Chapter 24
HAZEL
The rest of the day came in pieces.
When I thought about it later, it was like flipping through a stack of Polaroids someone had shaken but never quite let dry.
Maude shooing me back to bed with strict instructions and a plate of something I barely remembered eating.
Gideon’s hand heavy and warm on my hip while I slept for what felt like five minutes and turned out to be hours.
Waking up to the low rumble of male voices downstairs and the smell of coffee and sawdust and Maude’s cleaning spray.
I drifted in and out of the kitchen in the afternoon, half participant, half ghost.
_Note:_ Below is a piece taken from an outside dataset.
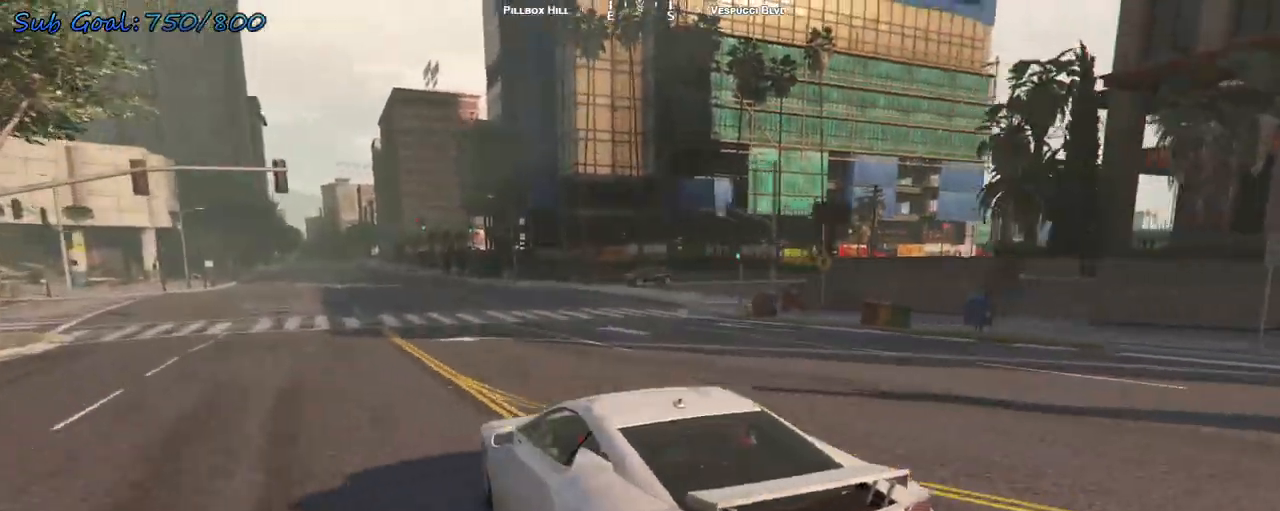
{"keys": ["d", "w"], "events": []}
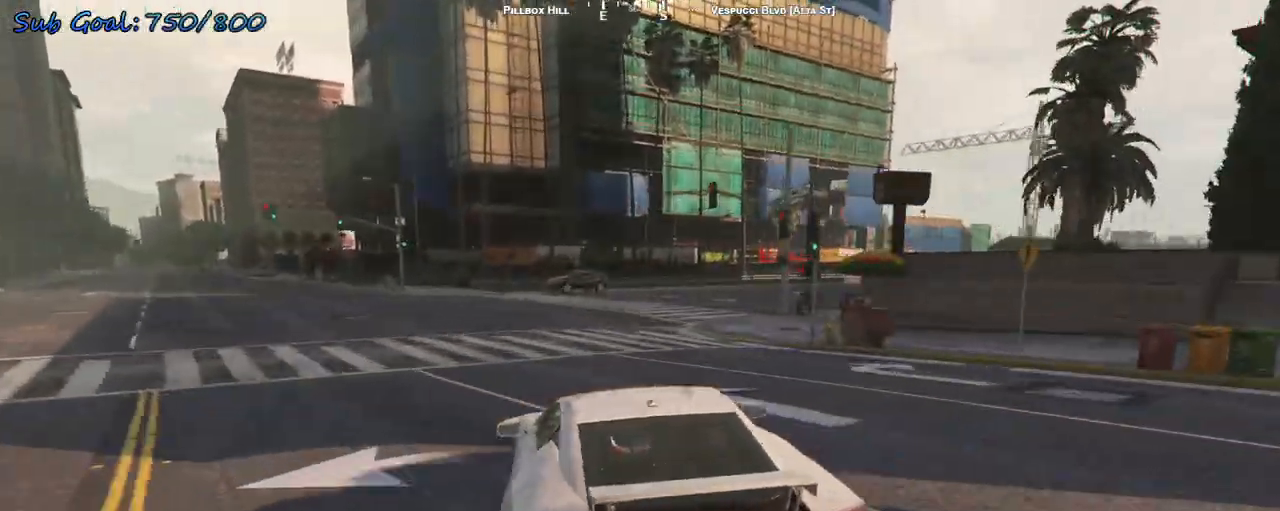
{"keys": ["w"], "events": [[33, "w", "up"], [167, "w", "down"], [433, "d", "up"]]}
The brothers took turns making me sit while they argued with each other and Maude about where cameras should go and how much wiring an old house could handle before it started complaining.
Lucas teased Ethan about the porch repairs.
Ethan pretended not to care and then spent fifteen minutes running his hand over the new railing, testing its give.
Elias tapped things into his phone, the lines around his eyes deepening.
Gideon never got more than a few feet away from me, his hand brushing my back or elbow so often it started to feel like punctuation.
Dinner was chaotic and loud and exactly what my nervous system didn’t know it needed.
Maude made shrimp and grits and something green she swore would keep us from scurvy.
Lucas tried to steal from Ethan’s plate and nearly lost a finger.
Someone told a story about Caleb falling off a yacht that made them all laugh so hard I worried about the structural integrity of the chairs.
For a while, Sam Jarrow existed only on the edges of my mind, like a bad dream you remembered in flashes but could almost convince yourself was just a movie.
By the time the house went quiet, my bones felt hollowed out and heavy at the same time.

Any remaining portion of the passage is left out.